**Excerpt provided**
== Segment start ==

With the future of Sudbury’s only sanctioned supervised consumption site in jeopardy, Réseau ACCESS Network has launched a public advocacy effort to keep it open.

“The Spot has been a beacon of hope and support for many in the community, providing essential services to those in need,” the petition reads. 

“It has been instrumental in reducing overdose deaths, helping prevent the transmission of diseases, and connecting individuals with crucial social and health-care services. Investing in harm reduction services is a proven cost-effective strategy that not only saves lives but also reduces health-care expenditures.”

Réseau ACCESS Network operates The Spot, located at 24 Energy Court behind the Lorne Street Beer Store.

Greater Sudbury city council voted in 2021 to commit $1.1 million per year in funding toward the site on a temporary basis for three years, despite health care being a provincial jurisdiction.

“We have to look at the bigger picture,” Ward 6 Coun. René Lapierre said at the time. ”In 2019 and 2020, there were more than 160 fatalities due to opioids. We’re asking for a million dollars for a couple of years to try to reduce that. This is a three-year cost for us, and I as a councillor, as a resident, am willing to eat that.”

== Segment end ==

(Stored entries)
== Segment start ==

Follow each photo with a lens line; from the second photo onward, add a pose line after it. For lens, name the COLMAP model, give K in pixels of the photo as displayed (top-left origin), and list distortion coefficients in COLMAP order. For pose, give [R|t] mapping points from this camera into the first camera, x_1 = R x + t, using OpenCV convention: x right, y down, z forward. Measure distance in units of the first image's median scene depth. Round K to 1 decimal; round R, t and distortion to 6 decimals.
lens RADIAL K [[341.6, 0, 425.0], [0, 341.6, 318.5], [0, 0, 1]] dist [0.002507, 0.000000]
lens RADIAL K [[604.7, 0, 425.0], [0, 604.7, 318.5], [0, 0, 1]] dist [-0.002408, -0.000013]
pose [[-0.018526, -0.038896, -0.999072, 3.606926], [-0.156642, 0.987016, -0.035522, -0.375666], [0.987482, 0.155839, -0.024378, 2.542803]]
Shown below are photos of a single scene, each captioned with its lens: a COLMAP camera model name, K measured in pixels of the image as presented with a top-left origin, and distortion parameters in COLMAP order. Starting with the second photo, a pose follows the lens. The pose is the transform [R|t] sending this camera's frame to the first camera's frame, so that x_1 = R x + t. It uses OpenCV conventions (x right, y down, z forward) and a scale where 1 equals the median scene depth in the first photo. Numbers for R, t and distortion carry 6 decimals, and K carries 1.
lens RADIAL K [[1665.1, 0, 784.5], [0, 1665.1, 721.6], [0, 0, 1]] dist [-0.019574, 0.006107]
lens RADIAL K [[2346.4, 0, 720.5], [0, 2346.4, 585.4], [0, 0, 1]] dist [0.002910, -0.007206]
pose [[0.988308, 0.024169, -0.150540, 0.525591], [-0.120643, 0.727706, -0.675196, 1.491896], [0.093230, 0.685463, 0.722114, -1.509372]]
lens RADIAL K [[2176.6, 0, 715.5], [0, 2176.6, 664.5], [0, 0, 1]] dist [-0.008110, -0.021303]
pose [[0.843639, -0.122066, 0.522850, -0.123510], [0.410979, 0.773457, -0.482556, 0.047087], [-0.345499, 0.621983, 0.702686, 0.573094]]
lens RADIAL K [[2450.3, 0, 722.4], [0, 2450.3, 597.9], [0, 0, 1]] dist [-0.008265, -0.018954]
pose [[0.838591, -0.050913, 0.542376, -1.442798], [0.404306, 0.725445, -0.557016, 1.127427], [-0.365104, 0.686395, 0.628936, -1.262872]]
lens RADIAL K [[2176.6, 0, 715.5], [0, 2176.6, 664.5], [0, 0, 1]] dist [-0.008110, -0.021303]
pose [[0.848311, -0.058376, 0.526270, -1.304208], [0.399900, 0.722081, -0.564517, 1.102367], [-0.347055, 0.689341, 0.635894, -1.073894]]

== Segment end ==

**Required actions**
A - Quote the stretch of the Sudbury supervised consumption site article from "Réseau ACCESS Network operates" through "a provincial jurisdiction.".
B - Pick up the article on Sudbury's supervised consumption site where it stops and keep writing.
The data is not required for anything here.

**Answers in order**
A -
Réseau ACCESS Network operates The Spot, located at 24 Energy Court behind the Lorne Street Beer Store.

Greater Sudbury city council voted in 2021 to commit $1.1 million per year in funding toward the site on a temporary basis for three years, despite health care being a provincial jurisdiction.

B -
There have been at least 483 people in the Greater Sudbury area who have died from opioid toxicity since 2013, and there was a 346-per-cent increase between 2018 and 2022, during which the annual death rate jumped from 26 to 116.

The supervised consumption site opened in September 2022, offering people injecting substances with nearby medical assistance and drug testing services to ensure what they’re using is what they intend. The site received more than 1,000 visits in its first year.

Although the city’s elected officials and local NDP MPPs have advocated for provincial funding, none has come. 

The City of Greater Sudbury’s draft budget, which will be tabled Nov. 15 and debated by city council in December, will not include funding for the supervised consumption site.

Sudbury.com has reached out to all 13 members of Greater Sudbury city council to see whether they intend to vote in favour of using municipal funds to keep the site open. An article summarizing their responses will be published in the coming days.

Earlier this month, 16 workers at the supervised consumption site were put on notice that they will likely be losing their jobs on Dec. 31. 

Meanwhile, the provincial government has put all funding applications for supervised consumption sites on hold while they develop new safety protocols following a shooting outside of a site in Toronto in July. 

Réseau ACCESS Network executive director Heidi Eisenhauer has called the shooting a scapegoat used by the province to not fund sites.

"We recognize we've lost hundreds and hundreds of lives here in Sudbury, and this is a crisis,” she told The Trillium, describing the politicians who stood up to applaud the decision to pause future funding as “shameful.”